In the aftermath of Abu Akleh’s murder, European Union strongly condemned her killing and offered its condolences to her family, friends and colleagues.

“It is essential that a thorough, independent investigation clarifies all the circumstances of these incidents as soon as possible and that those responsible are brought to justice,” the statement said.

In September 2022, however, the EU dropped calls for an “independent” probe following a meeting between EU officials and then-Israeli premier Yair Lapid. A deal was apparently struck.

In April 2022, a few days before the killing of Abu Akleh, a coalition of the International Federation of Journalists, the Palestinian Press Syndicate, and leading human rights lawyers submitted an initial complaint to the ICC over the systematic targeting of Palestinian journalists.

Aljazeera, Abu Akleh’s employer, also filed a complaint asking the ICC to run a probe into her murder case.

However, Israel and its chief ally, the US, are not members of the ICC and have always refused to recognize its jurisdiction. As rights activists maintain, these two entities have refused to be ICC members for a reason.

In December 2022, US State Department announced its objection to Al Jazeera’s decision to refer the case of Abu Akleh to the ICC — as a partner in crime.

Last November, following pressure from some members of US Congress, the FBI opened an investigation into the murder of Abu Akleh, which was again denounced by Israel. So far, there has been no public update about the status of the investigation.
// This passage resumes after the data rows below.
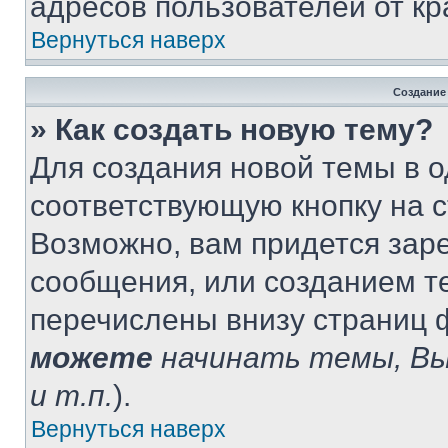
адресов пользователей от кр
Вернуться наверх
Создание
» Как создать новую тему?
Для создания новой темы в 
соответствующую кнопку на 
Возможно, вам придется зар
сообщения, или созданием т
перечислены внизу страниц 
можете
начинать темы, В
и т.п.
).
Вернуться наверх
In early May, the Axios reported that the US security coordinator for Israel and the Palestinian Authority has recently confirmed the deliberate nature of Abu Akleh’s murder.

Chris Van Hollen, a Maryland Democrat senator, urged the US administration to give legislators access to the report “for Congressional review.

Joe Biden administration, under pressure from fellow Democrats to hold the Israeli regime accountable for the journalist’s killing, has not acknowledged the existence of the report.

In his letter, Van Hollen raised concerns that the Biden administration may alter the report to protect his allies in Tel Aviv.

Calls for justice

Over the past few days, in the run-up to Abu Akleh’s first killing anniversary, her family members, friends and colleagues have renewed calls for justice.

“The evidence is overwhelming. An Israeli soldier killed my aunt, a US citizen, while she was wearing a clearly marked press vest. After a year, it’s past time for accountability. We deserve justice,” Abu Akleh’s niece, Lina Abu Akeleh, wrote on Twitter on Wednesday.

“Years of seeing justice not being served for Palestinians tells me we shouldn’t expect much [from officials]. But if we focus on whatever silver lining there is, I’d never seen anything like the turnout at her funeral … It showed how loved and respected she was,” said Dalia Hatuqa, Abu Akleh’s friend and former colleague.

Amira, a 20-year-old student at a Ramallah concert held earlier this week in honor of Abu Akleh, said she thought when the regime change could kill Abu Akleh, they can kill “any one of us”.

“But we need to continue resisting and we need to have hope,” she was quoted as saying.